_WHAT IS EXPECTED:_
Pick each line that has "potted" out of the records.

━━━━━━━━

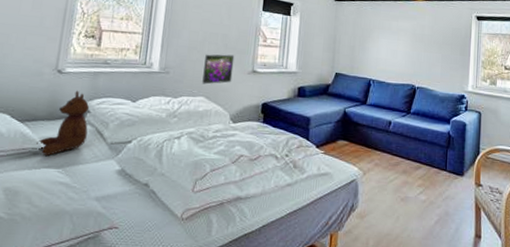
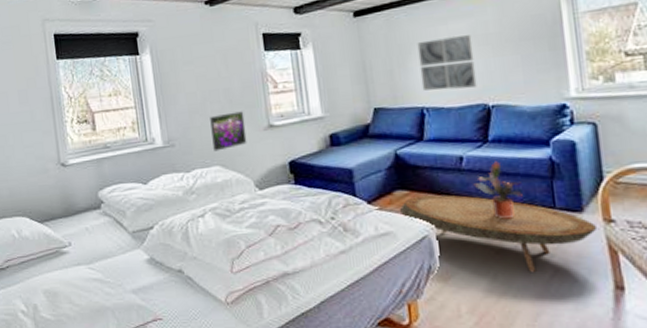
teddy bear: present [37,90,90,156] -> none [61,181,108,253]
coffee table: none [338,147,471,218] -> present [399,195,598,272]
wall art: none [373,30,412,72] -> present [417,35,477,91]
potted plant: none [395,129,427,174] -> present [473,161,523,219]

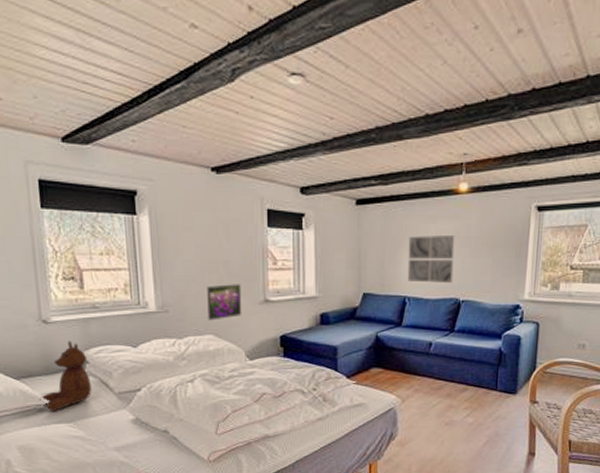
teddy bear: none [61,181,108,253] -> present [39,340,92,411]
coffee table: present [399,195,598,272] -> none [373,374,525,440]
potted plant: present [473,161,523,219] -> none [437,348,474,397]

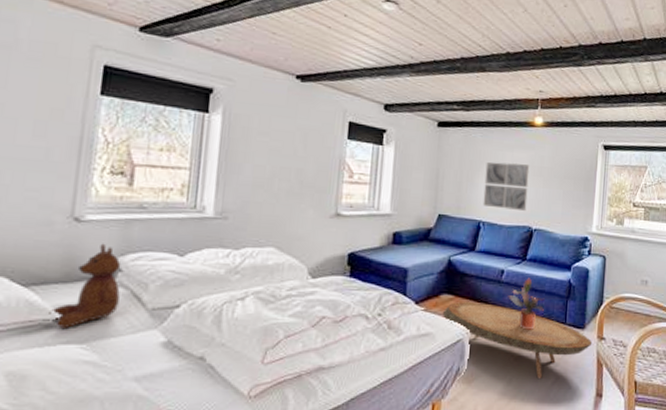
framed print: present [207,284,242,321] -> none [271,194,313,232]
coffee table: none [373,374,525,440] -> present [442,302,593,378]
potted plant: none [437,348,474,397] -> present [508,278,545,330]

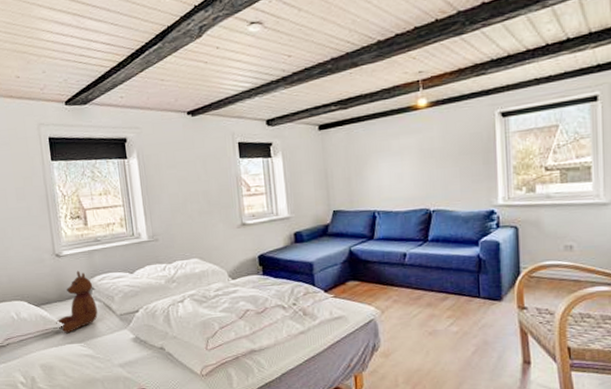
coffee table: present [442,302,593,378] -> none [351,285,513,349]
wall art: present [483,162,530,212] -> none [372,149,421,197]
potted plant: present [508,278,545,330] -> none [414,257,454,306]

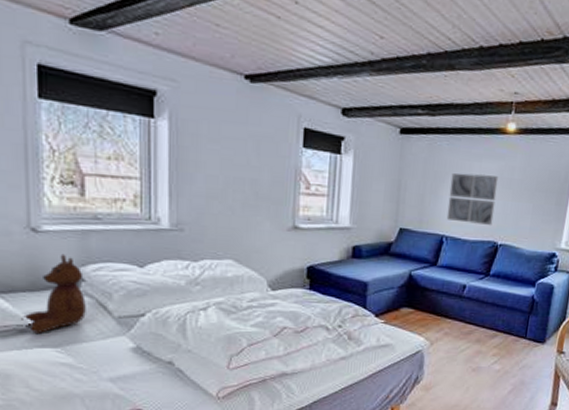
wall art: none [372,149,421,197] -> present [446,172,499,226]

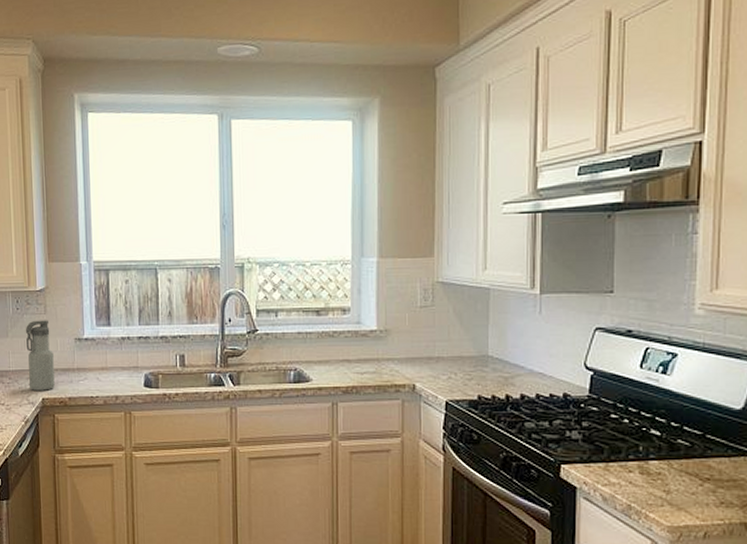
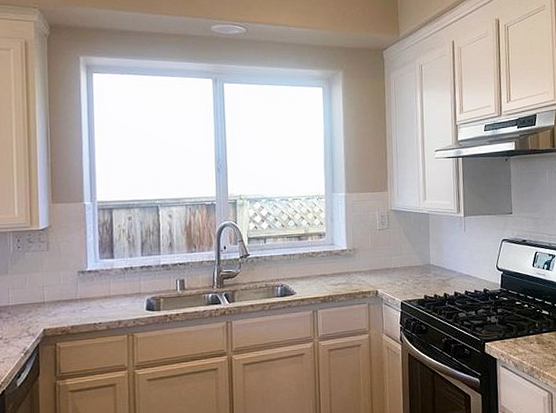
water bottle: present [25,320,55,391] -> none [26,256,57,323]

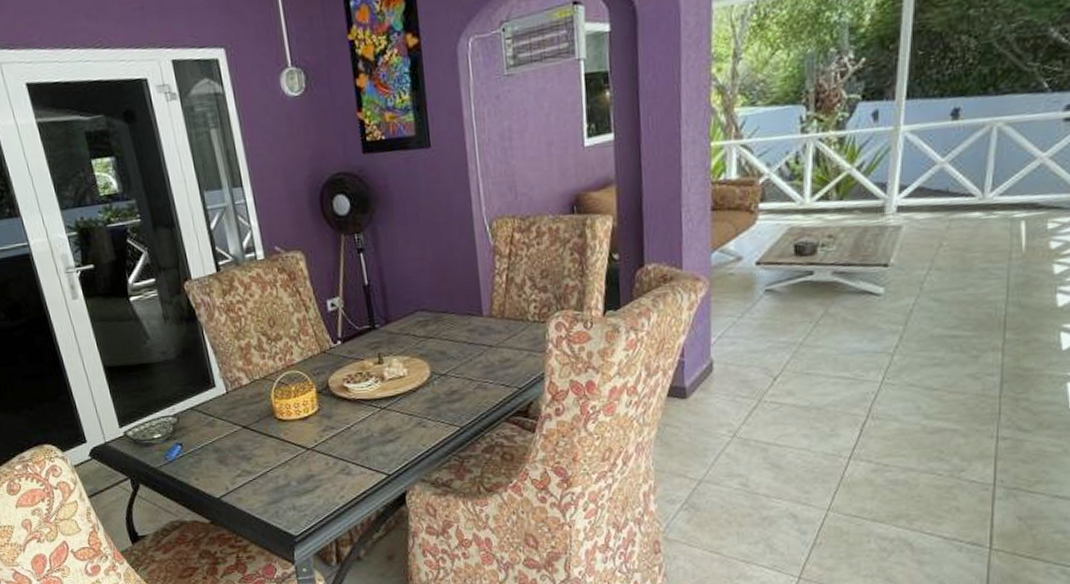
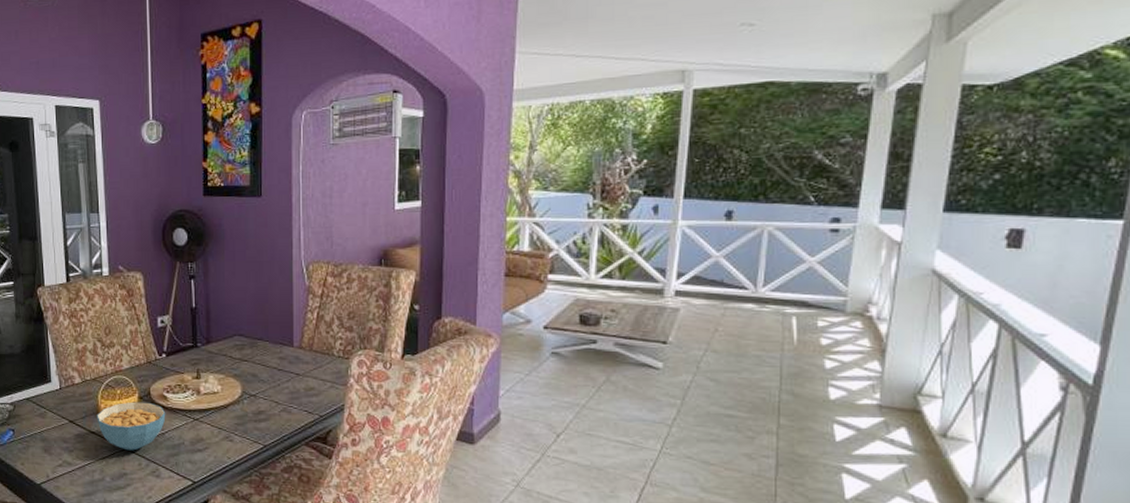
cereal bowl: none [272,396,350,451] -> present [97,402,166,451]

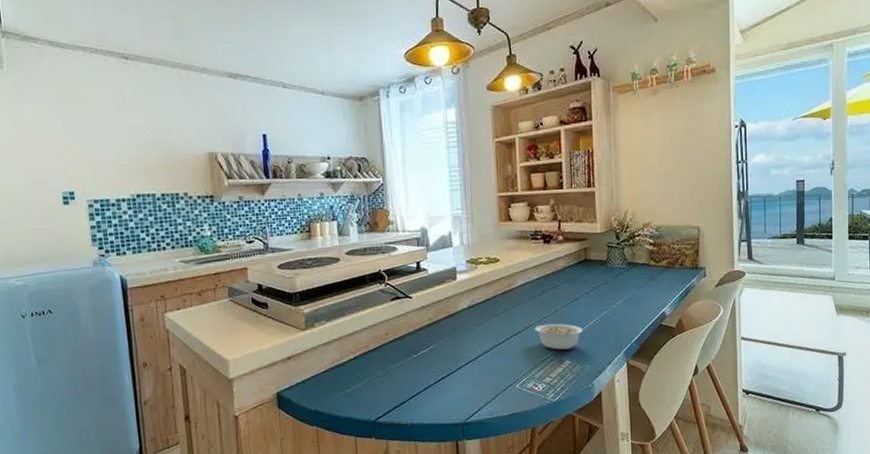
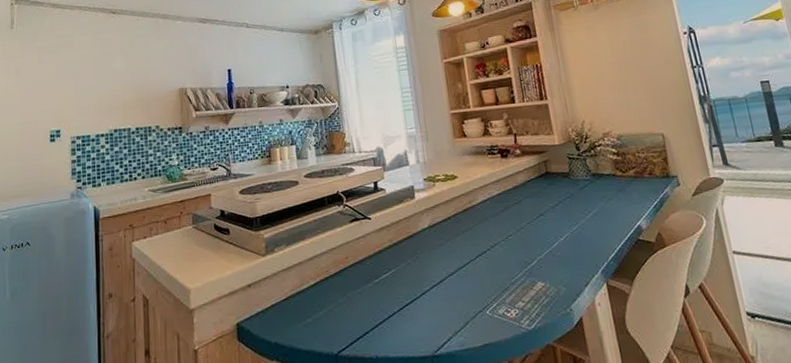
legume: present [534,323,584,350] -> none [500,241,554,271]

━━━━━━━━

_WRITTEN SOLUTION:_
potted plant: none [395,129,427,174] -> present [473,161,523,219]
potted plant: present [473,161,523,219] -> none [437,348,474,397]
potted plant: none [437,348,474,397] -> present [508,278,545,330]
potted plant: present [508,278,545,330] -> none [414,257,454,306]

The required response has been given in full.